Much more could be said about attempts to banish the beginning of time but space forbids. So who should be allowed to have the last word on this subject? Might I suggest we defer to
Sir Roger Penrose, the esteemed Oxford mathematician who worked with Stephen Hawking on the theory of black holes and other cosmological problems. Writing in New Scientist on 27 April 1996, Gabrielle Walker cites him thus: ‘The standard big bang model is agreed, says Oxford mathematician Roger Penrose, and everything else is “embellishments and flights of fancy”.’
This should alert us to the danger of being seduced by speculation masquerading as science. Whatever flights of fancy we may undertake, travelling in imagination to other universes in cosmic bubbles or time machines, real science offers no prospect of escaping the inescapable fact that time really did begin!

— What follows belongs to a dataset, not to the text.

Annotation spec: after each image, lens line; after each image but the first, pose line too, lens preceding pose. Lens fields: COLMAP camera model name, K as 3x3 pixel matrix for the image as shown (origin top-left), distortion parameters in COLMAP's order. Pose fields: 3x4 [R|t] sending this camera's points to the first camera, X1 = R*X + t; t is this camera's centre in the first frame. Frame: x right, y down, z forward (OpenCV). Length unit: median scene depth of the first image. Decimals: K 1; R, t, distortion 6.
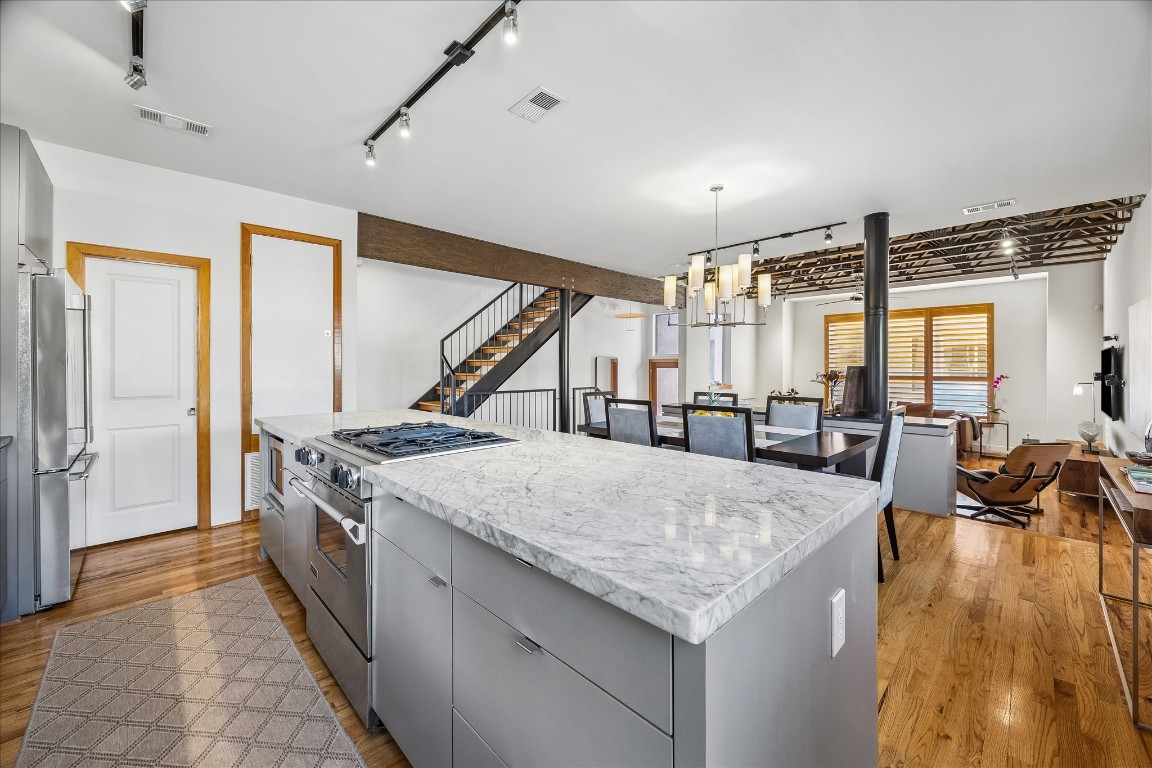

[1] H. G. Wells The chronic argonauts (1888; Kessinger Publishing 2004).
[2] H. G. Wells, The time machine (1895; New American Library, 2002).
[3] Stephen Hawking, A brief history of time (Bantam Press, 1988).
[4] Paul Davies, How to build a time machine (Penguin Books, 2002).
[5] Omar Khayyám, in Francis Turner Palgrave, The golden treasury (OUP, 1861).
[6] Bible references; Romans 1:20; Ephesians 1:4; 2 Timothy 1:9.
[7] Psalm 90:2-4
[8] Brian Greene, The fabric of the cosmos (Alfred A. Knopf, New York, 2004) pp. 132-139.
[9] Frederic Amiel, Journal, 16 Nov 1864.
[10] Edgar Allan Poe, Eureka (Kessinger Publishing 2007).
[11] H. G. Wells, The time machine (1895).
[12] Sir Arthur Eddington, The Nature of the Physical World (1928).
[13] E. T. Jaynes, http://bayes.wustl.edu/etj/articles/ccarnot.pdf
[14] Yunus A. Cengel and Michael A. Boles, Thermodynamics: an engineering approach (6th Edition;
McGraw-Hill, 2008) Ch. 6, ‘The second law of thermodynamics’, p.283.
[15] Brian Greene, as reference 8, p.175.
[16] Brian Greene, as reference 8, p.319.
[17] Psalm 102:25-27; emphasis added.
[18] 2 Peter 3:9-10.
[19] See Jay M. Pasachoff and Alex Filippenko, The Cosmos: Astronomy in the new Millennium (Brooks/Cole, the Wadsworth Group, 2001).
[20] For those who really want to know, imaginary time is real time multiplied by the square root of -1 (minus one), which is denoted by the symbol i. The quantity i cannot be a real number because if you square any real number, either positive or negative, you always get a positive number, never a negative one. That is why the square root of a negative number is called an ‘imaginary’ number.
[21] Stephen Hawking, as reference 3, p.135.
[22] Stephen Hawking, as reference 3, pp. 138-139.